We wrote the launder module to handle the most basic sanitization tasks, like making sure a parameter expected to be a string comes through as a string. Under the hood, ApostropheCMS uses it to help implement our rich field types.

sluggo: pretty URLs for everyone

Look up at the address bar. /blog/useful-open-source-tools is the "slug" of this page: the part of the URL that identifies it within the site as a whole.

Slugs shouldn't contain most punctuation, and they should only contain slashes under certain circumstances. But what is punctuation, exactly, in a modern internationalized world?

Unfortunately, many tools still act like URLs can't be localized. Fun fact: they can! We just need to eliminate inappropriate punctuation in a Unicode-aware way.

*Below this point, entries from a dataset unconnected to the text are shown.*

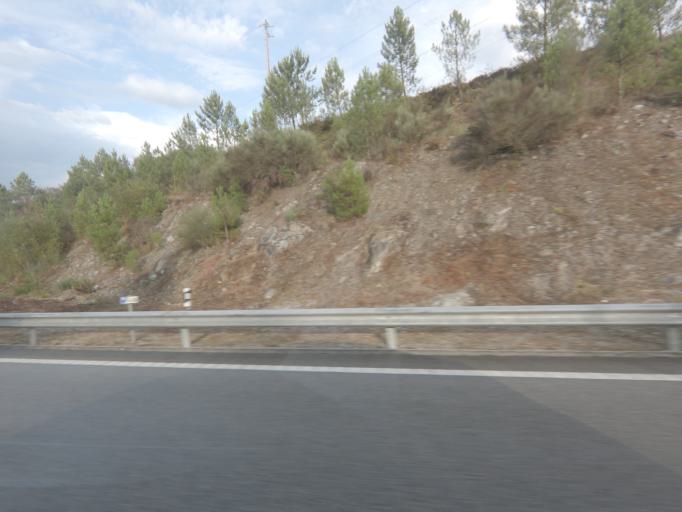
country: PT
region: Viseu
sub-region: Castro Daire
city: Castro Daire
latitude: 40.8195
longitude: -7.9396
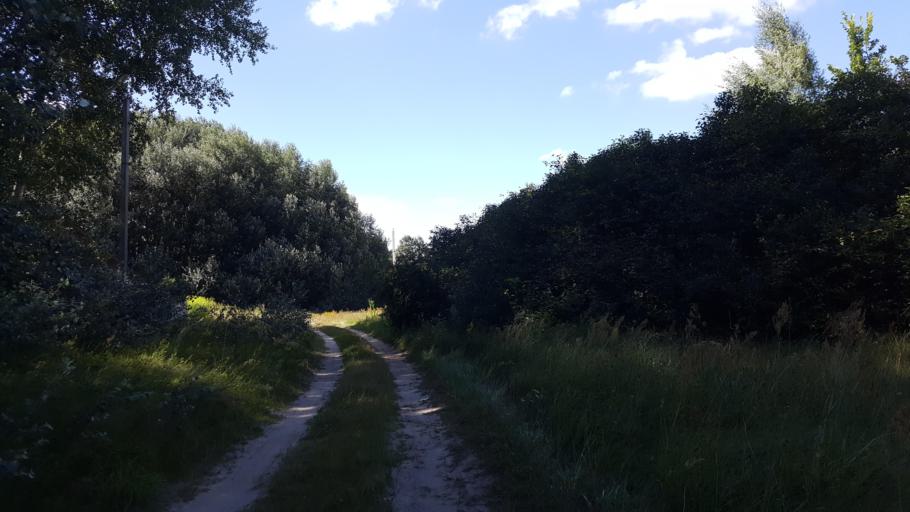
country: BY
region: Brest
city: Kobryn
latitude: 52.3084
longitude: 24.3109
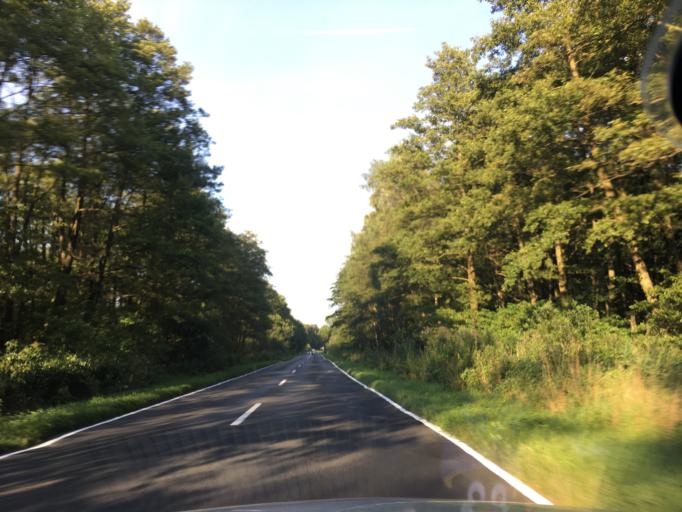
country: PL
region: West Pomeranian Voivodeship
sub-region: Powiat gryficki
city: Pobierowo
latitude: 54.0409
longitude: 14.8649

sluggo converts strings, like user-entered titles, to safe slugs while honoring the fact that there are many character sets on this planet.  ApostropheCMS relies on sluggo to do a first-class job with all URLs, not just those in a Latin alphabet.

prettiest: REALLY simple storage and locking for the command line

When we write command-line utilities, we often need to store some data. And we often need to make sure that data isn't overwritten in some crazy slap-fight with another instance of the same utility. Which hardly ever happens. Except when it does, and you lose all of your data. [twitch] [twitch]

At the same time, it's helpful to make sure only one instance of the utility is running at a time. Especially if it runs other commands that were not carefully designed to run together. Not that this has ever happened to us. [twitch] [twitch] [twitch] [faceplant]

prettiest is a simple, radical solution:

  • prettiest returns a data object to your code.
  • You store whatever you want in properties of data.
  • When your program exits, data is stored to disk automatically.
  • The next time your code runs, data is automatically loaded from disk.
  • If another instance of your code starts before the first one exists, then it will just have to wait its turn... because right now, that first instance is the prettiest one, and it deserves the spotlight.

Persistence and locking were never this simple.

minuscule: build microservices quickly and safely

Still in the oven, but hey, the tests are passing:

minuscule is our newest offering, and it is a work in progress, which is why you'll need to check out the wip branch to learn more.

We build a lot of little API microservices, and as much as we love ApostropheCMS, not every tiny microservice needs a CMS. We could just reach directly for Express, and we often have. But Express development can be bug-prone because developers are 100% solely responsible for catching errors and sending responses manually. We created minuscule as a tiny wrapper for Express that solves these problems by allowing developers to "just return" values directly from async route functions, validate API input safely, catch and log errors automatically, and simplify the most common kinds of middleware. Definitely a case of keeping it simple. minuscule doesn't do everything, but that's the point.

Conclusion

You were expecting some neat, tidy summary? Hey, it's not a neat, tidy collection. But pulling back to 30,000 feet, we can see some themes: command line developer experience. HTML manipulation. GitHub API automation. Safety. Performance. And just plain usability.

While open-sourcing little utilities like this doesn't make us money, it does have benefits: it holds us to a higher standard of quality, it "gives back" in return for all the open source projects we depend on, and of course it opens the door to community contributions.

Speaking of which: pull requests welcome!